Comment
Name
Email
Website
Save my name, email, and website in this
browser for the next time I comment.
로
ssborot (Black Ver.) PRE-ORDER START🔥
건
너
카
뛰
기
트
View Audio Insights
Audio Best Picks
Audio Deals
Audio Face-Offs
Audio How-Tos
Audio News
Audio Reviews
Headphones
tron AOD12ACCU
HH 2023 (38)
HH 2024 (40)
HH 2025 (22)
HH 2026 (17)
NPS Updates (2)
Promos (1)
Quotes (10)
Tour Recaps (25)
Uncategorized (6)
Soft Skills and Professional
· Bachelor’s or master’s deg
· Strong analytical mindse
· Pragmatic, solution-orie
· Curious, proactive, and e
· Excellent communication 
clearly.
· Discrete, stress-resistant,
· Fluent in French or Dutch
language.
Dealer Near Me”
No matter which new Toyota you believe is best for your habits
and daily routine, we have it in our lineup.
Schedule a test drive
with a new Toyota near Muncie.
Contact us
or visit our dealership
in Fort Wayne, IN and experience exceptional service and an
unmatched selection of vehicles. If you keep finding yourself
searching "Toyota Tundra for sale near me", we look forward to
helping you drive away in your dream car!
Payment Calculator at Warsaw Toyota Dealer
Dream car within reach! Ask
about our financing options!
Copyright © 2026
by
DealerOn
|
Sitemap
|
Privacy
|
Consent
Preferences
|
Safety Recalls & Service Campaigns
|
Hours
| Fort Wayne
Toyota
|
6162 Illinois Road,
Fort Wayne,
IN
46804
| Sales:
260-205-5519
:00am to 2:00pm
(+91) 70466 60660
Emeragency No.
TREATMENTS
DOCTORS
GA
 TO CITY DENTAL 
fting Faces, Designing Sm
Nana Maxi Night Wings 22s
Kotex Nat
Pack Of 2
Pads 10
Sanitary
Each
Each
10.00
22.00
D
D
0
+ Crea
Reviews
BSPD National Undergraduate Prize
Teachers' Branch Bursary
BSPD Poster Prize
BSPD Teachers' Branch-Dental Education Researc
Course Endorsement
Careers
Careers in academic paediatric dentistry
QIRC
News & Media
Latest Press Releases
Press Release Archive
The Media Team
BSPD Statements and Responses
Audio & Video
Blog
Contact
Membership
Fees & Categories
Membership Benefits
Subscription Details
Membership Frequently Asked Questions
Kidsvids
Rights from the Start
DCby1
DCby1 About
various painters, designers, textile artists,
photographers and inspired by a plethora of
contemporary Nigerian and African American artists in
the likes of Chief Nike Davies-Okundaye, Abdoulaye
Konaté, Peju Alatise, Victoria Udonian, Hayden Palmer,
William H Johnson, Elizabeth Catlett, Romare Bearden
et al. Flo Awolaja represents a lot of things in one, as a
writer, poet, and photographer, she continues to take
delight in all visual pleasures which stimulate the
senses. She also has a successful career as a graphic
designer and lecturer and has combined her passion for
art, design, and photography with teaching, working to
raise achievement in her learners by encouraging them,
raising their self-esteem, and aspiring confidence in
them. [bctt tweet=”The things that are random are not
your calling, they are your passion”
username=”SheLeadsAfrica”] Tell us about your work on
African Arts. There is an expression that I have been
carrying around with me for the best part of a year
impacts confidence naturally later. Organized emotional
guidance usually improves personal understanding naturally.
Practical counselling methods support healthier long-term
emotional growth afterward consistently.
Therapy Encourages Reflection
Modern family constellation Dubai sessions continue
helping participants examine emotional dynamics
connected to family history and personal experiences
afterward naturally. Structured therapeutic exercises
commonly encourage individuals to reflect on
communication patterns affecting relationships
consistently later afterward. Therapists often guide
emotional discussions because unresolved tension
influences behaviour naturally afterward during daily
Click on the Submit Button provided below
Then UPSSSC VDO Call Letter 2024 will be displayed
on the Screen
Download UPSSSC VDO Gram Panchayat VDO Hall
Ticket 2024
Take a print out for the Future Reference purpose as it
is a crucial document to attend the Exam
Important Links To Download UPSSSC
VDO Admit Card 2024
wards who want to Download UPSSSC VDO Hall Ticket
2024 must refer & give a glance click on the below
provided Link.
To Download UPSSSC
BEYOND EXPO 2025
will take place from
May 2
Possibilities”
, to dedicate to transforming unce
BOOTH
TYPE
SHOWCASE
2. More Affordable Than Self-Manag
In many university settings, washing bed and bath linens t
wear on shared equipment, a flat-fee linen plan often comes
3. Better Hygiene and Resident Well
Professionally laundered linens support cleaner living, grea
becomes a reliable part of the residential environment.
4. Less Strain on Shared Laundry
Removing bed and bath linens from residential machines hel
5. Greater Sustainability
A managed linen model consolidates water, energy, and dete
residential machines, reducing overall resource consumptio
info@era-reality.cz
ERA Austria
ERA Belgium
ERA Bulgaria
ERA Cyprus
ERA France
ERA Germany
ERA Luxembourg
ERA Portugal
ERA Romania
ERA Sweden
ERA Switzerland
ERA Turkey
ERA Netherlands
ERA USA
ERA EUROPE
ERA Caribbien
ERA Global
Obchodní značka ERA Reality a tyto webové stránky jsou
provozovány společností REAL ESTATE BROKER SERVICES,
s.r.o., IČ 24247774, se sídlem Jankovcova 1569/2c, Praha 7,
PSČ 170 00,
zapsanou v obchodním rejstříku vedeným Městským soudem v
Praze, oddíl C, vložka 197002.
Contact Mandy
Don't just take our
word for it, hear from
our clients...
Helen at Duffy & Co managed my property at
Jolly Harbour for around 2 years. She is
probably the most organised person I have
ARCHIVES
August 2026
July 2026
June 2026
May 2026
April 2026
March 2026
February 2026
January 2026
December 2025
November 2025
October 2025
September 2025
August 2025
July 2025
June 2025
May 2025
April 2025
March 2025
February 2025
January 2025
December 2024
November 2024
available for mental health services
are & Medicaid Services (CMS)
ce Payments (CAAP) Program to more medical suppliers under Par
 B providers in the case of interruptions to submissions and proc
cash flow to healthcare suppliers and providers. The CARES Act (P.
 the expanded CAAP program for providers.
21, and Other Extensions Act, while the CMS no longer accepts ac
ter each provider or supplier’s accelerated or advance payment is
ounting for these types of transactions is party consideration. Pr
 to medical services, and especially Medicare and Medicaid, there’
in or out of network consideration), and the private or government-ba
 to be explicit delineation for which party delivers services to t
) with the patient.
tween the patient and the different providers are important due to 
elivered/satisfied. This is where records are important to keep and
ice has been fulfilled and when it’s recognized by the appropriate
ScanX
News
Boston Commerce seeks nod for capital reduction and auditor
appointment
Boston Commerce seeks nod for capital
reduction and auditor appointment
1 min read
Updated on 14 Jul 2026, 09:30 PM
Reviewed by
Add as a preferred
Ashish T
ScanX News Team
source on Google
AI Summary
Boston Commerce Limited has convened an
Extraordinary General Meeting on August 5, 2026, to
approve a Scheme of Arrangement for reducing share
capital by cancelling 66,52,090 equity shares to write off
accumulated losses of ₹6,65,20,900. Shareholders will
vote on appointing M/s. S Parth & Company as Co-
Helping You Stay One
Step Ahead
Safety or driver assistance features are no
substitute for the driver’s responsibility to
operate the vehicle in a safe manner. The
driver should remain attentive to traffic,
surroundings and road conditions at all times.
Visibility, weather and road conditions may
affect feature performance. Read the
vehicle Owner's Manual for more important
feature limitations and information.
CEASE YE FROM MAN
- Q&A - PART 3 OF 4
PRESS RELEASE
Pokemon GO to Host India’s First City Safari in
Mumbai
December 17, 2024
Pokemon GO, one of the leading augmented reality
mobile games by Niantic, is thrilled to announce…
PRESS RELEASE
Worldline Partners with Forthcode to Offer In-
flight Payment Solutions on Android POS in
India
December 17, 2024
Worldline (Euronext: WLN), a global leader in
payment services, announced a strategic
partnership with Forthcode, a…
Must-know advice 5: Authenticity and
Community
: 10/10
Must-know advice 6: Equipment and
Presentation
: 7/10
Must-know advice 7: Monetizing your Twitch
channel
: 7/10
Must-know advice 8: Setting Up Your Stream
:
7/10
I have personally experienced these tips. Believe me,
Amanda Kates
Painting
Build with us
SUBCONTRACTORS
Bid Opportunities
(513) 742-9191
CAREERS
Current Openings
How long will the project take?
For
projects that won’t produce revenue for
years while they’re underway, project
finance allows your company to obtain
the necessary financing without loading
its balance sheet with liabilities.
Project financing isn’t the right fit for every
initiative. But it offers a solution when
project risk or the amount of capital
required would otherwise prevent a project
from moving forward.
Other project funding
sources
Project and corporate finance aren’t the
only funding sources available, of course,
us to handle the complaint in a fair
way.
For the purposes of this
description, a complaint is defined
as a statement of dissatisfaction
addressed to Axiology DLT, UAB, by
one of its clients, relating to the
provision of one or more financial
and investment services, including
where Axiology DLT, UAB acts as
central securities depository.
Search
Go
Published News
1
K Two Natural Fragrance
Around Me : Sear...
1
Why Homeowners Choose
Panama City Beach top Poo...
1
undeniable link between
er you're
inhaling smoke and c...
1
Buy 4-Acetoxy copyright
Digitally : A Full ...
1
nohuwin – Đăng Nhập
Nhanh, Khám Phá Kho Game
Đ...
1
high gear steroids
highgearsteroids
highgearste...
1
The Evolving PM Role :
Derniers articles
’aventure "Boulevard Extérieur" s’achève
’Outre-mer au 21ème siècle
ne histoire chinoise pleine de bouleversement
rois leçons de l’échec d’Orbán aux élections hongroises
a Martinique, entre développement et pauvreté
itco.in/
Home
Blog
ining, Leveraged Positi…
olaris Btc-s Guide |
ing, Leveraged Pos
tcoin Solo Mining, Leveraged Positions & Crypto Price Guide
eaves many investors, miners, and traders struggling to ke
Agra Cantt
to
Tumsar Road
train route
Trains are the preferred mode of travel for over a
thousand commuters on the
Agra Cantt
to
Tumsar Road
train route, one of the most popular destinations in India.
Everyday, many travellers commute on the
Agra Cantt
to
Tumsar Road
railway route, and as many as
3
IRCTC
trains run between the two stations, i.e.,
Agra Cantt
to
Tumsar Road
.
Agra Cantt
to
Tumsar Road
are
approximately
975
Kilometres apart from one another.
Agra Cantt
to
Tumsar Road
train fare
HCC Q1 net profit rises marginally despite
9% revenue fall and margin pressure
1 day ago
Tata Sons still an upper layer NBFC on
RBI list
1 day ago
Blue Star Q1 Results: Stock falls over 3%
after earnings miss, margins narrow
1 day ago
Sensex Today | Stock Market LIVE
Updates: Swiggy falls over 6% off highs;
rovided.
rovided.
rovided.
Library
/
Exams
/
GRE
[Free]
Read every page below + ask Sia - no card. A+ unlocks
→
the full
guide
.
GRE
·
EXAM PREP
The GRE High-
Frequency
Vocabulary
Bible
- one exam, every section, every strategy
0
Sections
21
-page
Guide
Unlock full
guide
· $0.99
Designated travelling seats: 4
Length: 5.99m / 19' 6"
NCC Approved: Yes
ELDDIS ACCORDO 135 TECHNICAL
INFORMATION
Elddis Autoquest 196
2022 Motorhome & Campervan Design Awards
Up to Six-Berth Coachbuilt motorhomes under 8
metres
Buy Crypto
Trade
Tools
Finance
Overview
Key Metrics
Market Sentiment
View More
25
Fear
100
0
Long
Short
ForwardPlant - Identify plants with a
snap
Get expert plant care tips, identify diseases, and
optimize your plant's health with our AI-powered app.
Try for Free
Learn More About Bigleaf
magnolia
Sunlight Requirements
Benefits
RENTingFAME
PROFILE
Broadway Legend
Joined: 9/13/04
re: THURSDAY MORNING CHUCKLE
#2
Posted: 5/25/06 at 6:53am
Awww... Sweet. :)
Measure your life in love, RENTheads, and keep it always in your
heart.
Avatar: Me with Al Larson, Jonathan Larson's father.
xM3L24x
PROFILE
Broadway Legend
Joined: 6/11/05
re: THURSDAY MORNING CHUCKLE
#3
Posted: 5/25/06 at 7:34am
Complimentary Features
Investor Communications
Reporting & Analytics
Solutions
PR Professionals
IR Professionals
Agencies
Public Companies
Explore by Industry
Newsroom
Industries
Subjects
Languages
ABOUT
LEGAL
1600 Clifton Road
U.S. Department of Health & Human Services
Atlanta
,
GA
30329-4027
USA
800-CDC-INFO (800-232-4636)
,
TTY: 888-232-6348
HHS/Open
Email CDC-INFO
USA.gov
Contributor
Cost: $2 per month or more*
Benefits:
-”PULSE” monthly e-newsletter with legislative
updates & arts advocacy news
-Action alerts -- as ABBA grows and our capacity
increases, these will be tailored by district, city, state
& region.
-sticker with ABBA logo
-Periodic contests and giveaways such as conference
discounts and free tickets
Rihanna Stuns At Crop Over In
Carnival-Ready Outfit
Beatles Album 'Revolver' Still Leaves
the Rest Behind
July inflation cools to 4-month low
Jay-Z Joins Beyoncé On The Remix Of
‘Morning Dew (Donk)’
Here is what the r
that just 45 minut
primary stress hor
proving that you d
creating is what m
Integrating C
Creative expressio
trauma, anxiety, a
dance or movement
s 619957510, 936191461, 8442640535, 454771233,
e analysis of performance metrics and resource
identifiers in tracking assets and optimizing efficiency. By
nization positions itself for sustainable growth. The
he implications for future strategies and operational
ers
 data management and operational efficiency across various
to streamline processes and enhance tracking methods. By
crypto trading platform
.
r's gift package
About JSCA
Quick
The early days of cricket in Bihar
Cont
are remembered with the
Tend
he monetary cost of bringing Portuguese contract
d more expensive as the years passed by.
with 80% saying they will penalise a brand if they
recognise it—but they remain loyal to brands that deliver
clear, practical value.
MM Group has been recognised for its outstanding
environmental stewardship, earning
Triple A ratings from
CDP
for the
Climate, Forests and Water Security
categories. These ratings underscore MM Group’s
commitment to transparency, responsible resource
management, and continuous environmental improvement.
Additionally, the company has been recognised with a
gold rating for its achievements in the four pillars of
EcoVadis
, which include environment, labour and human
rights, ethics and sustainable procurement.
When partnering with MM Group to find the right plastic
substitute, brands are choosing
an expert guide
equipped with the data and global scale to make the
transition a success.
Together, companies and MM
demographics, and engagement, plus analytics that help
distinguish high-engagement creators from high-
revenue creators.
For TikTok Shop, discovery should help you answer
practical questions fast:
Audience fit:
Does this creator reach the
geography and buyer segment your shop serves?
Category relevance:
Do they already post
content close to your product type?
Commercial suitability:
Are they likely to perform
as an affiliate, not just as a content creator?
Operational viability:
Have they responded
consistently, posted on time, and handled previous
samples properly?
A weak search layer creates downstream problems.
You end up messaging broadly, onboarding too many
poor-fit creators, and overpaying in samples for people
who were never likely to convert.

◇ ◇ ◇

* **Exercise directions**
Can you write out every line of the records, from the very first line through the line with "HH 2023 (38)", copying each one word for word?

* **Answer section**
Comment
Name
Email
Website
Save my name, email, and website in this
browser for the next time I comment.
로
ssborot (Black Ver.) PRE-ORDER START🔥
건
너
카
뛰
기
트
View Audio Insights
Audio Best Picks
Audio Deals
Audio Face-Offs
Audio How-Tos
Audio News
Audio Reviews
Headphones
tron AOD12ACCU
HH 2023 (38)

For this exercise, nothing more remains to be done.